Consegna 1:
Riporta senza alcuna modifica le righe dell'elenco, cominciando da quella che contiene "Este doar schema markup rebranduită?" e proseguendo fino alla fine dell'elenco, estremi inclusi. Lascia fuori le immagini.

Brano riportato:
══════════

Si trattava di un provvedimento che avrebbe consentito un notevole risparmio per le casse dello Stato, tanto più necessario nel momento in cui ci si appresta a chiedere ai cittadini importanti sacrifici.

A favore dell'abolizione delle Province si sono pronunciati soltanto l’Italia dei Valori - che ha presentato la proposta di legge oggetto di questa votazione - e il Terzo Polo (Udc, Fli, Api, Mpa).
Hanno votato contro la proposta la Lega Nord e larga parte del Pdl.
Si sono astenuti (contribuendo così all’affossamento della proposta) il Pd e 43 deputati del Pdl.

Possiamo capire le ragioni della contrarietà di Pd, Pdl e Lega se guardiamo al numero delle Presidenze di Provincia (con relativa gestione di potere) che sono appannaggio dei maggiori partiti: su un totale di 110 Province, abbiamo 40 Presidenti del Pd, 36 del Pdl, 13 della Lega (a seguire: 5 dell’Udc, 2 Margherita e Mpa, ecc.).

Di Pietro ha gridato al “tradimento” delle promesse elettorali da parte dei maggiori partiti, che sarebbero coalizzati nel difendere i privilegi della “casta”.

A dire il vero, l’accusa di non mantenere le promesse elettorali può essere rivolta alla Lega Nord, solo con qualche forzatura.
È vero che durante la campagna elettorale del 2008 ha tenuto una posizione ambigua, lasciando intendere nelle dichiarazioni pubbliche che potesse assecondare l'idea - proclamata da Berlusconi - di abolire le Province. Ma è anche vero che di quell'idea la Lega è stata sempre fiera oppositrice. Anzi: ha presentato una proposta di legge per aumentarle!
Il motivo si capisce: essendo un partito a forte concentrazione territoriale, si batte contro gli “sprechi romani”, cioè quelli di cui non può beneficiare in maniera determinante, mentre difende con le unghie e con i denti gli spazî di potere locale, nei quali è presente o vuole entrare: enti locali, fondazioni bancarie (i cui vertici, con la recente riforma, sono nominati proprio dalle Province, ecc.). Si consideri anche che la Lega è fortissima nei piccoli centri, meno nei capoluoghi; per cui ha maggior peso politico nelle elezioni provinciali.
Questi spazî di potere vengono difesi anche quando costano ai cittadini cifre non proporzionate alla loro effettiva utilità.

L’accusa di non mantenere le promesse elettorali è forse eccessiva anche se riferita a Pdl e Pd.

Quanto al Pdl, durante la campagna per le elezioni politiche del 2008 Berlusconi si espose per l'abolizione delle Province.
Se però andiamo a guardare il programma elettorale, il settimo punto (“missione”) conteneva l’impegno a ridurre la spesa pubblica “a partire dal costo della politica e dell’apparato burocratico (ad esempio delle Province inutili)”. Un impegno chiaro? Niente affatto.

══════════

Dati da elaborare:

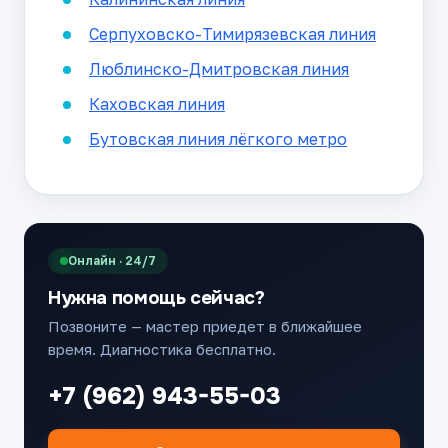
Серпуховско-Тимирязевская линия
Люблинско-Дмитровская линия
Каховская линия
Бутовская линия лёгкого метро
Онлайн · 24/7
Нужна помощь сейчас?
Позвоните — мастер приедет в ближайшее
время. Диагностика бесплатно.
+7 (962) 943-55-03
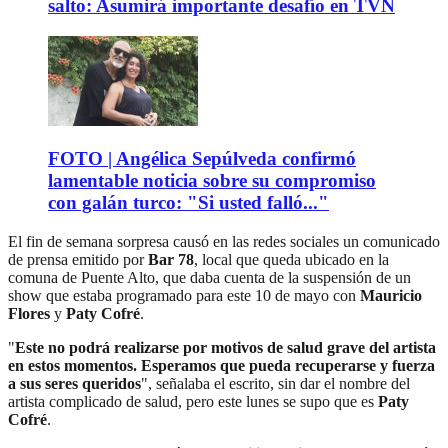
salto: Asumirá importante desafío en TVN
FOTO | Angélica Sepúlveda confirmó
lamentable noticia sobre su compromiso
con galán turco: "Si usted falló..."
El fin de semana sorpresa causó en las redes sociales un comunicado
de prensa emitido por
Bar 78
, local que queda ubicado en la
comuna de Puente Alto, que daba cuenta de la suspensión de un
show que estaba programado para este 10 de mayo con
Mauricio
Flores
y
Paty Cofré
.
"
Este no podrá realizarse por motivos de salud grave del artista
en estos momentos. Esperamos que pueda recuperarse y fuerza
a sus seres queridos
", señalaba el escrito, sin dar el nombre del
artista complicado de salud, pero este lunes se supo que es
Paty
Cofré
.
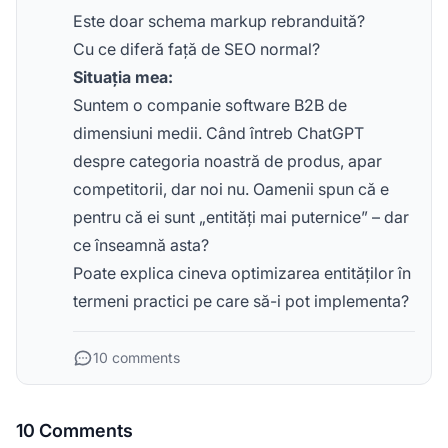
Este doar schema markup rebranduită?
Cu ce diferă față de SEO normal?
Situația mea:
Suntem o companie software B2B de
dimensiuni medii. Când întreb ChatGPT
despre categoria noastră de produs, apar
competitorii, dar noi nu. Oamenii spun că e
pentru că ei sunt „entități mai puternice” – dar
ce înseamnă asta?
Poate explica cineva optimizarea entităților în
termeni practici pe care să-i pot implementa?
10 comments
10 Comments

══════════

Consegna 2:
Riprendi il brano sull'abolizione delle Province e continualo a partire dall'ultima frase.

Risposta 1:
Este doar schema markup rebranduită?
Cu ce diferă față de SEO normal?
Situația mea:
Suntem o companie software B2B de
dimensiuni medii. Când întreb ChatGPT
despre categoria noastră de produs, apar
competitorii, dar noi nu. Oamenii spun că e
pentru că ei sunt „entități mai puternice” – dar
ce înseamnă asta?
Poate explica cineva optimizarea entităților în
termeni practici pe care să-i pot implementa?
10 comments
10 Comments

Risposta 2:
L’espressione “Province inutili”, infatti, è volutamente – e sgradevolmente - ambigua, per compiacere un alleato determinante come la Lega. Tanto che è lo stesso ministro leghista Calderoli a darsi pena di fornire l’interpretazione autentica di quel programma: “Nel programma del Governo c’è l’abolizione delle Province inutili e non delle inutili Province…”. Vale a dire: “aboliamo le Province, ma solo quelle che sono inutili”, e non - come potevano pensare gli elettori - “aboliamo tutte le Province, perché sono inutili”.

Nella mente dei leghisti, probabilmente, le Province “inutili” sono quelle del Sud.
Peccato che dall’analisi sulla finanza degli enti locali condotta da Dexia-Crediop nel 2008 (su dati del quinquennio precedente) emerga che le Province del Sud sono le meno costose (!), comportando in media un onere di 143,21 euro per ogni cittadino. Con quelle del Nord si sale ad oltre 164 euro (164,34 il Nord Ovest e 164,30 il Nord Est), per toccare il vertice dei costi con le Province del Centro: 178,49.
Possiamo dare giudizi diversi sulla “efficienza” delle diverse amministrazioni (al Sud di solito non è eccellente). Resta però il fatto che un parametro di efficienza dovrebbe essere la capacità di ottimizzare le risorse disponibili, e quindi ridurre i costi…
(Se di questa indagine vogliamo dare una lettura di colore politico, anziché geografica, le Province più costose sono quelle delle Regioni “rosse”: Basilicata, Toscana, Marche, Umbria, Liguria, nonché – Regioni che nel periodo oggetto dell’indagine erano controllate dalla sinistra – Friuli-Venezia Giulia e Piemonte).

Una posizione del Pdl, dunque, appiattita sui diktat leghisti. Anche se bisogna aggiungere che nel partito di Berlusconi è montata una qualche insofferenza verso questa linea, come attestano i 43 astenuti alla votazione della Camera.

Quanto al Pd, a pag.13 del programma per le elezioni del 2008 il punto A 9 recita: “Eliminazione delle Province là dove si costituiscono le Città Metropolitane”. Molto chiari (a 40 Presidenti di Provincia non si rinuncia a cuor leggero).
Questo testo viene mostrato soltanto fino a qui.